Wednesday, March 28, 2007

Campos Urges Europeans to Push for Proxy Access in US

By James Hamilton, J.D., LL.M.

In a recent speech at a London conference on governance, SEC Commissioner Roel Campos said it was ironic that he was asked to defend the lack of shareholder proxy access in the U.S. since he has been its strongest advocate. Campos said the SEC is on the wrong side of this issue and the current system for electing directors is an ``absolute joke.’’ Even large institutional shareholders have virtually no choice in the election of directors, Campos explained.

Many companies have adopted majority voting requirements, Campos noted, but they are often voluntary. The majority voting provisions to do not permit shareholders to nominate a director but make it easier to vote directors off of the board. Campos said the lack of proxy access in the U.S. is “a distinct negative.”

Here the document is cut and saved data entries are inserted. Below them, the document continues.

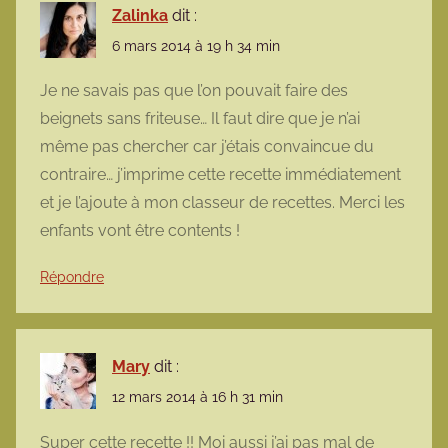
Zalinka
dit :
6 mars 2014 à 19 h 34 min
Je ne savais pas que l’on pouvait faire des
beignets sans friteuse… Il faut dire que je n’ai
même pas chercher car j’étais convaincue du
contraire… j’imprime cette recette immédiatement
et je l’ajoute à mon classeur de recettes. Merci les
enfants vont être contents !
Répondre
Mary
dit :
12 mars 2014 à 16 h 31 min
Super cette recette !! Moi aussi j’ai pas mal de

Campos said he has done all that he can to establish proxy access in the U.S. When the issue was before a federal appeals court last year, Campos explained that he had insisted that the SEC not formally submit a brief that supported the status quo. The court ruled in favor of the shareholders, which gave them access to the corporate proxy. The SEC must now decide what action to take, and Campos made clear there was no consensus view among the commissioners

Campos urged a letter writing campaign to bring about change, emphasizing the economic benefits of proxy access such as the potential for increased European investments. The SEC is at a critical point and European investors may make a difference, he explained

While conceding that one aspect of the U.S. governance system needs work, the commissioner refused to concede that the U.S. market is unattractive to foreign investors. He said that one of the great strengths of the U.S. market is the system of high standards and protections of capital. He posited that investors appreciate and desire this high level of protection for capital. Indeed, the available data indicates that savings in the cost of capital for companies cross-listed on the U.S. are several times greater than the costs of complying with U.S. regulations.